*TASK OBJECTIVE:* Could you set down every entry exactly as it stands, without the images?

Dataset entries:
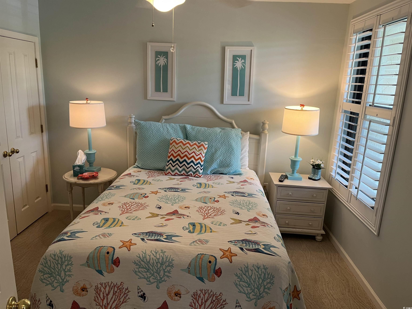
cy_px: 154
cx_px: 206
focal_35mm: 26
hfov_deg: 67.3
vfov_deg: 53.1
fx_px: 309
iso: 80
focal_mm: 5.1
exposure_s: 1/60
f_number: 1.6
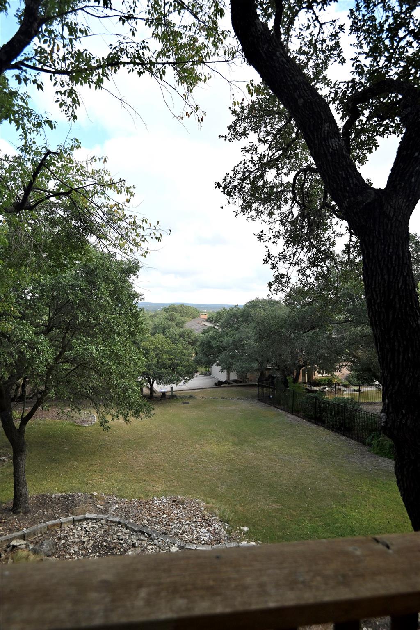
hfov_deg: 64.6
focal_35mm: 19
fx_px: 332
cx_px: 210
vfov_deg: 86.9
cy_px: 315
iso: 1600
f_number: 4
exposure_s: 1/4000
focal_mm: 19
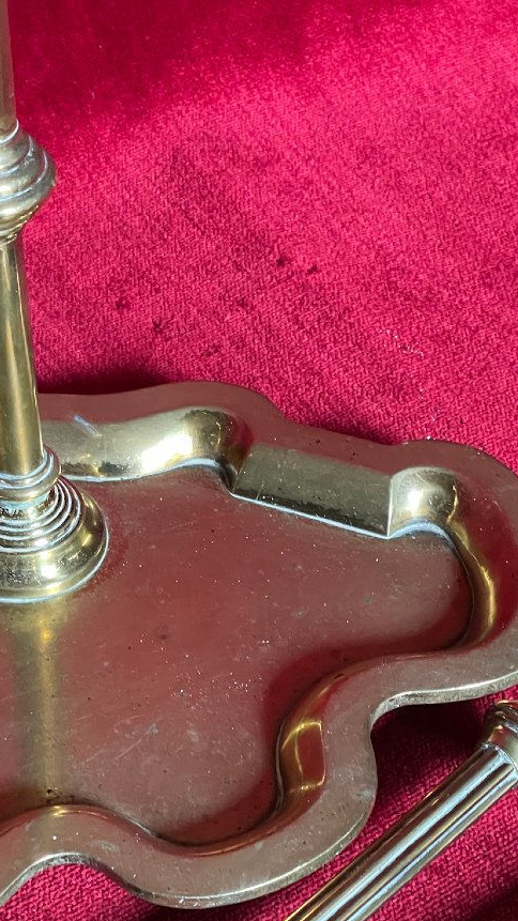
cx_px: 118
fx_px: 1930
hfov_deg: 15.2
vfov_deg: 26.6
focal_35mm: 79
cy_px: 638
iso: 1000
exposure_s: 1/30
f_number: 2
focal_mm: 6
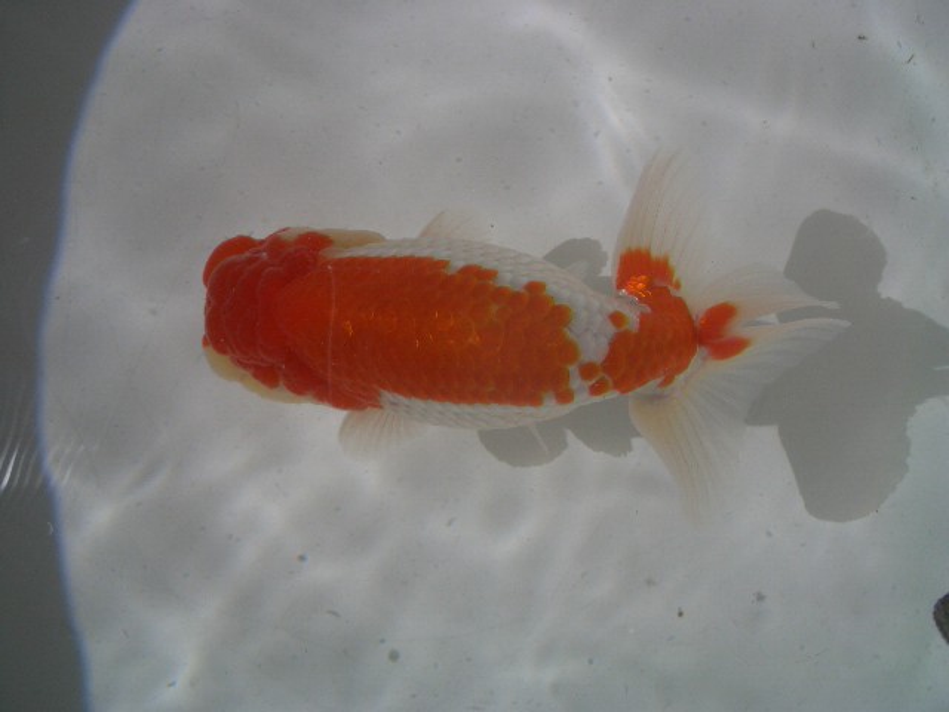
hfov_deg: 52.6
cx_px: 474
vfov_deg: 40.7
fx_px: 960
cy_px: 356
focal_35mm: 35
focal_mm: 5.8
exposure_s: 1/2000
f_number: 4.3
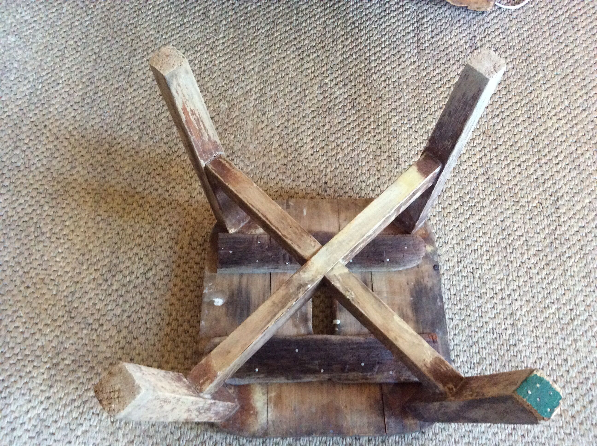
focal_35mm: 32
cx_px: 298
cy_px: 223
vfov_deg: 44.1
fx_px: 551
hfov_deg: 56.9
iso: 320
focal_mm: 3.3
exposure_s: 1/17
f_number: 2.4
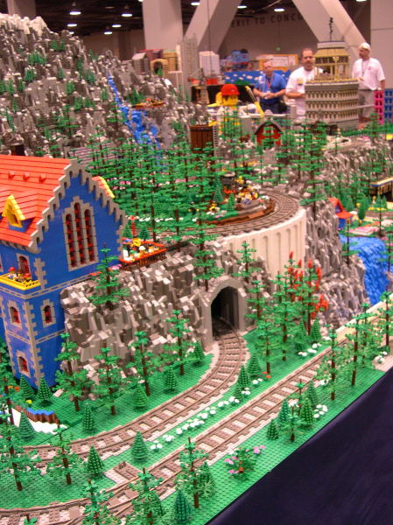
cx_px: 196
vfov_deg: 49.0
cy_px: 262
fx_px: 576
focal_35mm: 38
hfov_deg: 37.7
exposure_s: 1/55.3
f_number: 2.8
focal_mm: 8
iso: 400
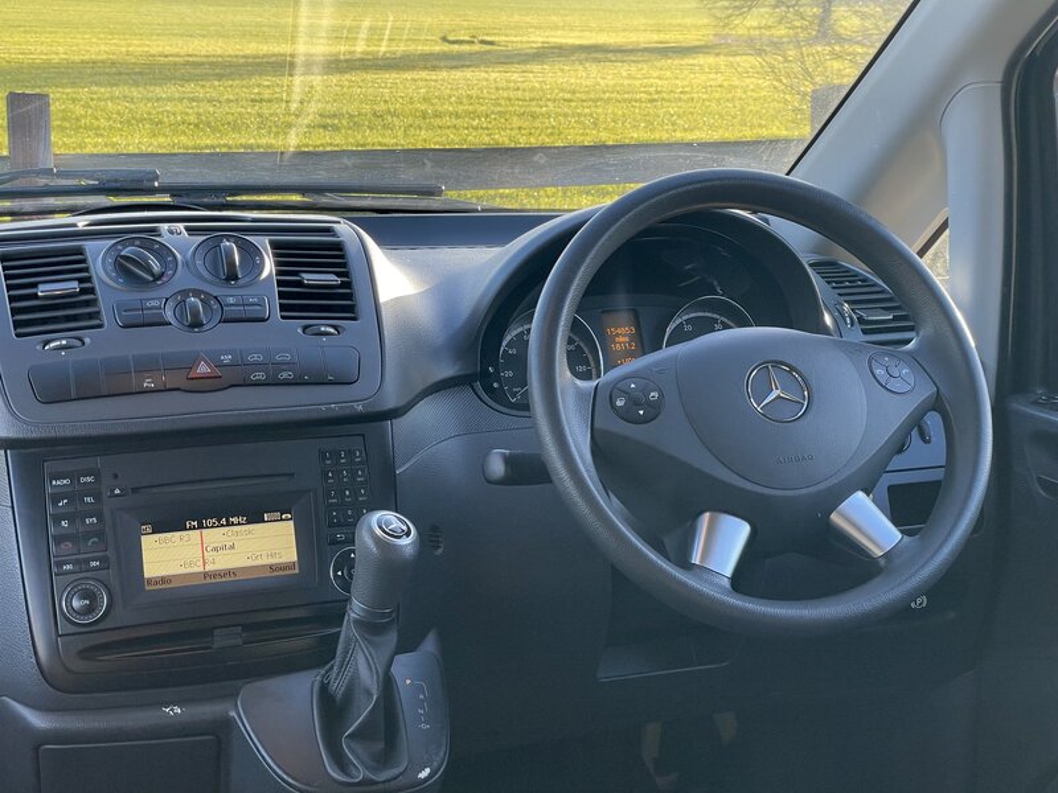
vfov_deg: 28.0
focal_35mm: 52
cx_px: 529
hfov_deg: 36.8
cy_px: 396
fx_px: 1589
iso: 32
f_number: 2
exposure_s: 1/99
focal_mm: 6
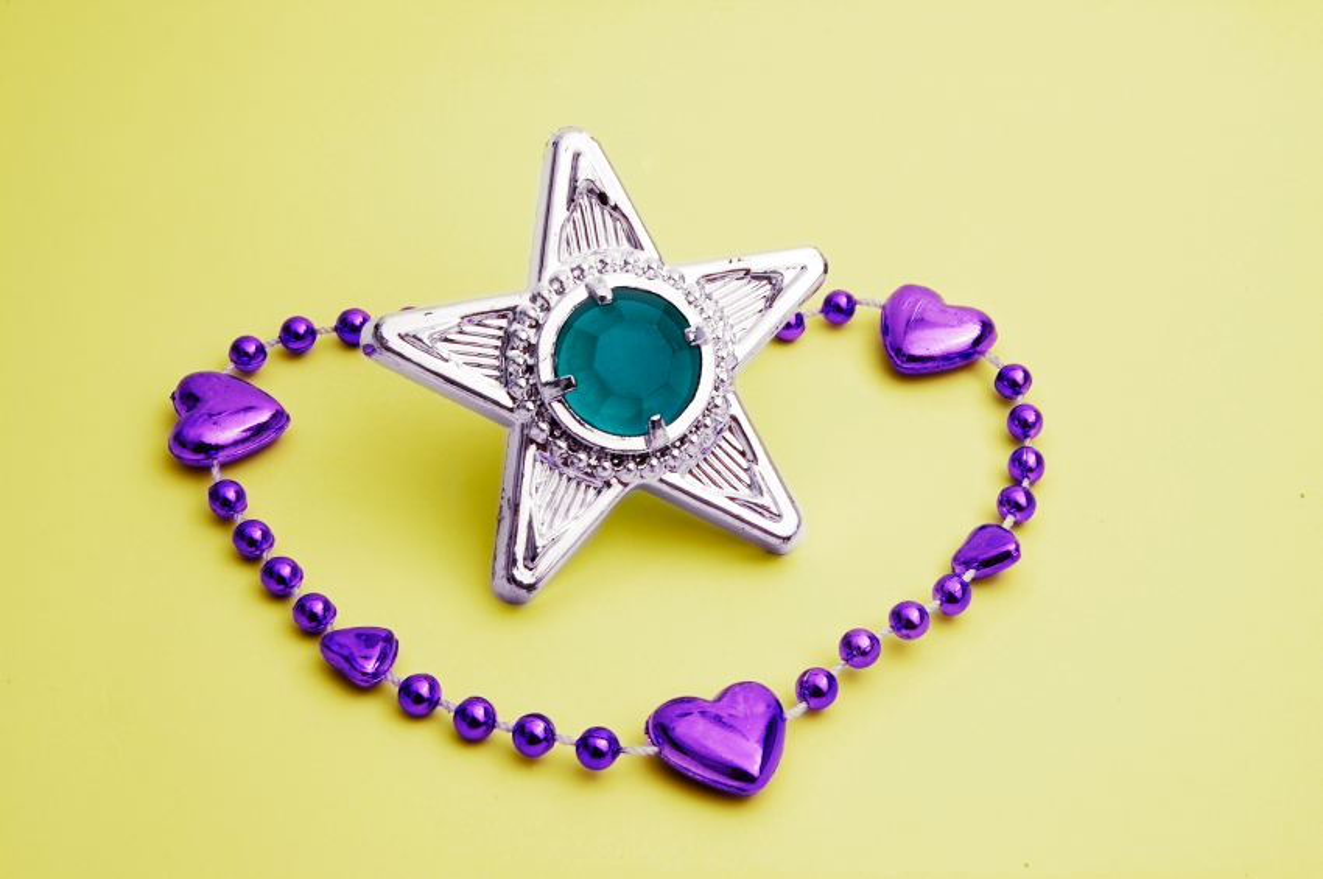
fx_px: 2478
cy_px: 440
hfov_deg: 29.9
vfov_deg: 20.1
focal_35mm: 68
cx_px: 662
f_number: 32
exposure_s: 4
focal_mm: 45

*THE COMPLETED TASK:*
cy_px: 154
cx_px: 206
focal_35mm: 26
hfov_deg: 67.3
vfov_deg: 53.1
fx_px: 309
iso: 80
focal_mm: 5.1
exposure_s: 1/60
f_number: 1.6
hfov_deg: 64.6
focal_35mm: 19
fx_px: 332
cx_px: 210
vfov_deg: 86.9
cy_px: 315
iso: 1600
f_number: 4
exposure_s: 1/4000
focal_mm: 19
cx_px: 118
fx_px: 1930
hfov_deg: 15.2
vfov_deg: 26.6
focal_35mm: 79
cy_px: 638
iso: 1000
exposure_s: 1/30
f_number: 2
focal_mm: 6
hfov_deg: 52.6
cx_px: 474
vfov_deg: 40.7
fx_px: 960
cy_px: 356
focal_35mm: 35
focal_mm: 5.8
exposure_s: 1/2000
f_number: 4.3
focal_35mm: 32
cx_px: 298
cy_px: 223
vfov_deg: 44.1
fx_px: 551
hfov_deg: 56.9
iso: 320
focal_mm: 3.3
exposure_s: 1/17
f_number: 2.4
cx_px: 196
vfov_deg: 49.0
cy_px: 262
fx_px: 576
focal_35mm: 38
hfov_deg: 37.7
exposure_s: 1/55.3
f_number: 2.8
focal_mm: 8
iso: 400
vfov_deg: 28.0
focal_35mm: 52
cx_px: 529
hfov_deg: 36.8
cy_px: 396
fx_px: 1589
iso: 32
f_number: 2
exposure_s: 1/99
focal_mm: 6
fx_px: 2478
cy_px: 440
hfov_deg: 29.9
vfov_deg: 20.1
focal_35mm: 68
cx_px: 662
f_number: 32
exposure_s: 4
focal_mm: 45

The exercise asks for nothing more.